District West is a still largely undiscovered industrial area of Sloterdijk, Amsterdam. In the coming years, the site will be developed into a vibrant and urban office area, where ambition and creativity come together. Offices and facilities will be built around a botanical heart and green footpaths connecting the buildings. Built with high ambitions with regard to liveliness, sustainability and circularity. GROWING THE NEW STANDARD, EMBRACING THE FUTURE
The makers of Tree of Hope all have a link with the events and festival industry. Tree of Hope, for example, is an idea of experiential marketing agency Wink, responsible for, among other things, striking festival activations for Jupiler. Dennis van Harten (chief designer of Q-dance) and Marc Adema (chief designer of Sensation) designed the tree and together with Machine (responsible for the identity of Mysteryland, Welcome to the Future), created the flock of birds that together form the crown of Tree of Hope. For the complete overview, check the colophon on this website.
The Tree of Hope is sponsored by District West; now a raw and industrial area that will develop into a creative, urban office location in the coming years. The West district, easily visible from the Highway A10 and A5, is ideally suited for the 30-meter-high artwork. A welcome, colourful relief in the still grey surroundings of Sloterdijk.
WINK is an experiential marketing agency from Amsterdam. WINK designs, builds and records 360 ° experiences and environments worldwide that tell brand stories through experience.
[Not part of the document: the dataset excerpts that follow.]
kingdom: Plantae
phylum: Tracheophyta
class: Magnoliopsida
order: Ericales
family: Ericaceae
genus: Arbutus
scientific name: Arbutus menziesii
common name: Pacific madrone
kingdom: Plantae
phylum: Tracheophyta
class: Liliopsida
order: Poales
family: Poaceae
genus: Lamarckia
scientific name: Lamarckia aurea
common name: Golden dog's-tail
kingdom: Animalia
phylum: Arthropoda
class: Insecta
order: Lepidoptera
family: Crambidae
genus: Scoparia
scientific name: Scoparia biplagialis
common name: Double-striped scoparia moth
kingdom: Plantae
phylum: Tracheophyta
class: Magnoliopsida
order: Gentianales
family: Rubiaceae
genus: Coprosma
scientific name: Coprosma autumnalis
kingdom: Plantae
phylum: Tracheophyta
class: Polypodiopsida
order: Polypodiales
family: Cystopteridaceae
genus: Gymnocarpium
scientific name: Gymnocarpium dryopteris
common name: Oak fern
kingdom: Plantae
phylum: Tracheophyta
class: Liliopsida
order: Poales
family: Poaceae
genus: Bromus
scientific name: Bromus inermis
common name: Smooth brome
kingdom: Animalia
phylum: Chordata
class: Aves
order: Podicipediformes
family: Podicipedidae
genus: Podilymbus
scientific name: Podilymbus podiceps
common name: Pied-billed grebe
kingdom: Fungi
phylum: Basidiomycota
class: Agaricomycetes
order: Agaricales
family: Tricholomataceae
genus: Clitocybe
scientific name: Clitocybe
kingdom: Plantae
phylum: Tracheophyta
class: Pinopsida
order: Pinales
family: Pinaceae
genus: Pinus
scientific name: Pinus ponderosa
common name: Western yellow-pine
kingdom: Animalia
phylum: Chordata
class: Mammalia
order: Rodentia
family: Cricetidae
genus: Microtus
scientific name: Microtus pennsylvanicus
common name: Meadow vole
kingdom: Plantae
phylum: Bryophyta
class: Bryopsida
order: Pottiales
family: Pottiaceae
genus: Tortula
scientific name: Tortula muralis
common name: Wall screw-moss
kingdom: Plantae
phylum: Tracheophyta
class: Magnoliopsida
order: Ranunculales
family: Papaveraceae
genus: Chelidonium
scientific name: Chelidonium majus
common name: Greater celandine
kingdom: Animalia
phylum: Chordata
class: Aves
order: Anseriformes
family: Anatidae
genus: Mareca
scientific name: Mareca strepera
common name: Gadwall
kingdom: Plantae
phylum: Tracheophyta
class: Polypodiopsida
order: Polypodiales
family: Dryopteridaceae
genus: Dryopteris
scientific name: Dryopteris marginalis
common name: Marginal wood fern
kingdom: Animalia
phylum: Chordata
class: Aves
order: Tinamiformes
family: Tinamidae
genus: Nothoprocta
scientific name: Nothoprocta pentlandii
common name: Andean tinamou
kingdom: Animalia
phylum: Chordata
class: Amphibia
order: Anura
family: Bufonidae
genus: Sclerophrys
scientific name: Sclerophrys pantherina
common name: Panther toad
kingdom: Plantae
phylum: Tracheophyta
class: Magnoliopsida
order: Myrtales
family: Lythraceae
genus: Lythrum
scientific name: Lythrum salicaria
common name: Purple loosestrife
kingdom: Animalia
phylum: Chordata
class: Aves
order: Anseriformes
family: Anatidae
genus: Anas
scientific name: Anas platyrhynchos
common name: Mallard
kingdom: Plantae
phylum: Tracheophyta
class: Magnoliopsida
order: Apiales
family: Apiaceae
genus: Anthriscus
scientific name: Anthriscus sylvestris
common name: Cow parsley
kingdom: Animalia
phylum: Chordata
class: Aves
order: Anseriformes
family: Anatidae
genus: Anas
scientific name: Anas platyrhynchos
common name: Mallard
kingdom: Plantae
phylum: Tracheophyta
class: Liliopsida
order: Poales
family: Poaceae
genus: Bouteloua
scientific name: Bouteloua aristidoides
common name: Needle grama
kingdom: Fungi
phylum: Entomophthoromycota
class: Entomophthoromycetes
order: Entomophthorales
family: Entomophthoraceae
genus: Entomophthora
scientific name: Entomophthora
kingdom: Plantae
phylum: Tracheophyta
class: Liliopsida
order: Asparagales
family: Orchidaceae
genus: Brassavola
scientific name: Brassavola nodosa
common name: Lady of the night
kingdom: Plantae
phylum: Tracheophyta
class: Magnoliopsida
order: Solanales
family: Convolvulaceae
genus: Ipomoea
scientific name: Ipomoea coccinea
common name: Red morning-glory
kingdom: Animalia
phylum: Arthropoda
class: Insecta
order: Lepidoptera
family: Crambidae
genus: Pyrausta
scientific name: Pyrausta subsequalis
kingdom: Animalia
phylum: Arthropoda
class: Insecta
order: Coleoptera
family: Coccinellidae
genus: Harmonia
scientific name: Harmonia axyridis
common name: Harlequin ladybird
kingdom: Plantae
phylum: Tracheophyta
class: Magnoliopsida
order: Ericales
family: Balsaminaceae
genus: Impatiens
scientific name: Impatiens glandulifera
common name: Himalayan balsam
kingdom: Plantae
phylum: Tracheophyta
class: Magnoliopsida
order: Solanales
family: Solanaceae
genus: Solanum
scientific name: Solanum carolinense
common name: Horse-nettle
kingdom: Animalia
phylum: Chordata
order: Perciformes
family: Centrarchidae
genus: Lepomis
Designed from a tailor-made strategy, and immortalised and reinforced by their own content department. Both business-to-business and business-to-consumer; fairs, festivals, brand activations and events, fashion shows, retail, internal sales meetings, interventions and much more. With an eye for the zeitgeist and cultural relevance, WINK understands the art of transforming the transience of an event into a touchable and unforgettable "now". As an architect and contractor, WINK connects the entire process, from the first idea to realisation and registration.
Tree of Hope will remain in District West for at least 3 months, until July 1.
The idea is to give the birds-of-paradise to the people and companies that contributed to the Tree of Hope and / or to the members of the VVEM. The fingers of the hands are represent a kind of Stonehenge on District West.
You can see the Tree of Hope from Basisweg and from the Highway A10 and A5 (keep an eye out while driving). Because the Tree of Hope is on private property, it is not possible to view the tree up-close without accreditation.